Le frère Marc respira profondément et parut sous le coup d'une agitation intérieure qui l'empêchait de trouver les mots adéquats.
– Comment expliquer..., explosa-t-il. Elle ne me laissait pas de répit. Depuis les premiers jours à Gouldsboro, je suis en butte à sa poursuite. Jamais je n'ai subi un tel assaut. Et elle m'attachait à elle par des artifices dont je reconnais la puissance sans pouvoir définir en quoi réside leur charme trompeur.
(Une mélancolie profonde abattit son excitation, hocha la tête.)
– On croit qu'il y a en elle quelque chose qui vous choisit, ou qui pourrait vous choisir si l'on se donnait la peine de l'aimer, d'avancer plus avant dans son mystère. Mais l'on ne rencontre que le vide. Rien, rien, que le vide. Un vide d'autant plus mortel qu'il se pare de toutes les grâces, de tant de mirages séducteurs... Rien... et puis, peut-être, tout au fond, comme le dard d'un serpent, une volonté effrayante de vous détruire, de vous entraîner dans sa propre perte, dans son propre néant... Sans doute la seule volupté qu'elle est capable de connaître. (Il se tut, les yeux fixés à terre.)
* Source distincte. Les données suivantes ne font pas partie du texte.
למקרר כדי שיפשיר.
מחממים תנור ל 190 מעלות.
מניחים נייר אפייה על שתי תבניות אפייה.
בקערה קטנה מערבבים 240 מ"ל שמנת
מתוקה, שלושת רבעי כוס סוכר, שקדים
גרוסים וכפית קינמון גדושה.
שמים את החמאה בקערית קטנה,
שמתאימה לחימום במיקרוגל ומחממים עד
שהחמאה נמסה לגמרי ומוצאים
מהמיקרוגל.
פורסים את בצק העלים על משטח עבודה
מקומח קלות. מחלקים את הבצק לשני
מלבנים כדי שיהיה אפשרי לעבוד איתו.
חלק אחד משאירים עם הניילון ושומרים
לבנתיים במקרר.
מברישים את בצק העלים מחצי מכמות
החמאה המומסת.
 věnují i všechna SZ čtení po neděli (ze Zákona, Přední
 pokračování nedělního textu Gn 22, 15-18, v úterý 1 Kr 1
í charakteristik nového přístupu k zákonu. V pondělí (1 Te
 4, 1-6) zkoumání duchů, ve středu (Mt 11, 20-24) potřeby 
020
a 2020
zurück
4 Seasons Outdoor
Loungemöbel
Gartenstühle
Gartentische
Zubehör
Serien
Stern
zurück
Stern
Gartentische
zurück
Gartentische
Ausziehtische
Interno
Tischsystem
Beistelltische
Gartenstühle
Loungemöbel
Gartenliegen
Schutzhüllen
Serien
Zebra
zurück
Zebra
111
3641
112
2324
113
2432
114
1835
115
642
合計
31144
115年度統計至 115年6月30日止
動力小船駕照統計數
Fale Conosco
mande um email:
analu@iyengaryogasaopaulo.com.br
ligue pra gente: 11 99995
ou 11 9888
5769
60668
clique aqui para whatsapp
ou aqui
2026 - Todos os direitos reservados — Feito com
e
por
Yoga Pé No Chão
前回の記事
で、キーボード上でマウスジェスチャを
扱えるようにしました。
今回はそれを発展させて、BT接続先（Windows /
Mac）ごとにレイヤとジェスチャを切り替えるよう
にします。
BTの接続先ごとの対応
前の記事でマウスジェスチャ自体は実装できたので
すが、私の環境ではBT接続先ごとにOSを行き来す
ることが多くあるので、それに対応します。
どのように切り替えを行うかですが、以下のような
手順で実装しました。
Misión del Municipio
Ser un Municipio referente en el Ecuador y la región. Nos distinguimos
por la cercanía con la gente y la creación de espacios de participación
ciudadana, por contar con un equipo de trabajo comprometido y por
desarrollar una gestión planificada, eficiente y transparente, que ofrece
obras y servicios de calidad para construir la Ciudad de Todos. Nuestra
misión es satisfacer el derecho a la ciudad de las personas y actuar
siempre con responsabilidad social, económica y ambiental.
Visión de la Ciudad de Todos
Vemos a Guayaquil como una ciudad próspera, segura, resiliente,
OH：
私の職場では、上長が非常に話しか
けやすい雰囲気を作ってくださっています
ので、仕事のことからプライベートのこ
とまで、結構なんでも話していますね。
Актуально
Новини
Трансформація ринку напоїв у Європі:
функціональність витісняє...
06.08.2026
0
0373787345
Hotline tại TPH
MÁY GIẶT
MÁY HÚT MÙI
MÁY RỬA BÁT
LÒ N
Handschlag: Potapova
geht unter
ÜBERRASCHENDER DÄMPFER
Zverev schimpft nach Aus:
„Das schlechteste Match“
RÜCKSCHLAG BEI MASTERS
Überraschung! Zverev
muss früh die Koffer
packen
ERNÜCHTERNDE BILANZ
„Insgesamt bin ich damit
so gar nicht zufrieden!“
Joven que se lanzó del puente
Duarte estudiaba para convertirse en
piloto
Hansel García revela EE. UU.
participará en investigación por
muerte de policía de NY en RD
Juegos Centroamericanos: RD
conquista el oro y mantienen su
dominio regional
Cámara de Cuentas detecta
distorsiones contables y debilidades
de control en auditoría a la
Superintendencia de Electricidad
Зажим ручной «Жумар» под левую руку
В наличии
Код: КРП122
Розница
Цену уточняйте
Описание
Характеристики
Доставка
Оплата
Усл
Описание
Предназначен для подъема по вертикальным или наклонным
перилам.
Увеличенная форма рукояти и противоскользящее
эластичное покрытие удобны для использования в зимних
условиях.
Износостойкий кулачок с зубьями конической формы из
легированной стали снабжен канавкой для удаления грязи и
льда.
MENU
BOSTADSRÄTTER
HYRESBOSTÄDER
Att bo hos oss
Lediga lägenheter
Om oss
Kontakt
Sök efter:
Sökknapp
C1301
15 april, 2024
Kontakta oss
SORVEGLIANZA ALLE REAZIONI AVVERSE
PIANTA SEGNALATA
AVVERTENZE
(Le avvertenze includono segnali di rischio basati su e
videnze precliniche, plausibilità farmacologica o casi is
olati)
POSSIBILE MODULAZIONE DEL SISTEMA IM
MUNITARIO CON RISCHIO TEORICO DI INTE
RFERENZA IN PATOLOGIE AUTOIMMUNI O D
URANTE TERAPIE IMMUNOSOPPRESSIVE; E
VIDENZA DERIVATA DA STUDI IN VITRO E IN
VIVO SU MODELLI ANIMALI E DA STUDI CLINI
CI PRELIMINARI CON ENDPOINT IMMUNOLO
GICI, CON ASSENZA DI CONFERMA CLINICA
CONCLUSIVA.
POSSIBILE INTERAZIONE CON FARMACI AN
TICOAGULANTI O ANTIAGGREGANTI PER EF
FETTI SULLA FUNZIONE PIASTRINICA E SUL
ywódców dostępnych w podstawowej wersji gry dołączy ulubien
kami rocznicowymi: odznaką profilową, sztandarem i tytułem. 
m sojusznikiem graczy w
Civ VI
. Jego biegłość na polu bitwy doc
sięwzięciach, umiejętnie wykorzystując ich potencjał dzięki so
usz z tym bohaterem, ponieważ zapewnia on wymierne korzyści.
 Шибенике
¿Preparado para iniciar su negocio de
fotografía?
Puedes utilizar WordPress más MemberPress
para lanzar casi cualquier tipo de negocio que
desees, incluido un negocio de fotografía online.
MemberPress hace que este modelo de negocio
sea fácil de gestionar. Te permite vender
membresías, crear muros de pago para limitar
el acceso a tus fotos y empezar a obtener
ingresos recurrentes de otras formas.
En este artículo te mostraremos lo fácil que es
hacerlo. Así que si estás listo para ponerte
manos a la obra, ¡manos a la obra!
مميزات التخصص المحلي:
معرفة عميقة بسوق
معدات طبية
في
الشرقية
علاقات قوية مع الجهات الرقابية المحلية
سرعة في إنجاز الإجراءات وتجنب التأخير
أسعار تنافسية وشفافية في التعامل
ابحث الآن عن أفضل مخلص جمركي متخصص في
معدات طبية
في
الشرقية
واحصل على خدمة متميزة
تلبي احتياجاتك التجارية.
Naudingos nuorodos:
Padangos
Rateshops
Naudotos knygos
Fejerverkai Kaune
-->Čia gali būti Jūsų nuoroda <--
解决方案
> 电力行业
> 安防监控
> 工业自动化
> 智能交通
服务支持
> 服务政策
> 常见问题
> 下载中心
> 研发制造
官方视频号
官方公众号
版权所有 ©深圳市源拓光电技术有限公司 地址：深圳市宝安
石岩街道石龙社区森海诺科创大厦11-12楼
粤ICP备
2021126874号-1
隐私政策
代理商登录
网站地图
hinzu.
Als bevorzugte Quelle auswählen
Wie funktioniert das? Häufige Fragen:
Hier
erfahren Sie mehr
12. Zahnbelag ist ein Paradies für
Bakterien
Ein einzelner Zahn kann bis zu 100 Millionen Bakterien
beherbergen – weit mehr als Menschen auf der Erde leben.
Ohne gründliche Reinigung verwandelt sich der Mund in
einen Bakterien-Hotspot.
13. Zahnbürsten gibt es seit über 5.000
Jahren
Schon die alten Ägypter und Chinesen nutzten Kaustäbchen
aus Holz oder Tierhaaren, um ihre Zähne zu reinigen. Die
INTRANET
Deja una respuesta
« Je me suis confessé à M. Tournel, reprit-il, et maintenant je m'en vais. Je crois que, de tout cela, j'ai quand même retiré un enseignement qui me sera utile, auprès de ceux que je dois édifier. Encore que l'être humain ne soit jamais prêt à écouter la voix de la sagesse, s'il ne s'est lui-même brûlé au feu des passions humaines. Quant aux sauvages, quoi leur apporter ? Ils en savent plus long que nous sur les choses de l'âme. Heureusement, il me reste la forêt et les eaux qui vagabondent.
Comme il était très jeune et que peut-être pour la première fois de sa vie son être saignait d'un renoncement définitif à quelque chose d'essentiel, ses paupières rougirent brusquement tandis qu'il levait les yeux vers les frondaisons touffues où bourdonnaient les insectes. Mais il se ressaisit.
– La forêt est bonne, elle, murmura-t-il. La nature a son mystère, elle aussi, sa beauté et ses pièges, certes, mais non pervers, et les bêtes elles-mêmes, dans leur innocence pleine de courage et de simplicité... Peut-être le reflet que nous avons, à travers les choses de notre Dieu Créateur, est-il moins éblouissant que celui que nous attendons des êtres humains, mais il est fidèle. (Il troussait son bagage et le jetait sur son épaule.)
« Je m'en vais, répéta-t-il, je retourne vers les sauvages. Les Blancs sont trop compliqués pour moi. (Il fit quelques pas et se retourna, hésita.)
– Puis-je vous demander le secret, madame ?
Elle inclina la tête, affirmativement. (Il continua.)
– Vous, madame, vous, je ne sais pas... mais peut-être êtes-vous plus forte qu'elle. Cependant, prenez garde.
(Il se rapprocha et lui jeta tout bas comme un secret pressant.)
– Prenez garde ! C'est une démone.
Puis il s'éloigna. Il marchait à grands pas. Elle l'enviait de s'enfoncer sous les ramures aux senteurs fauves.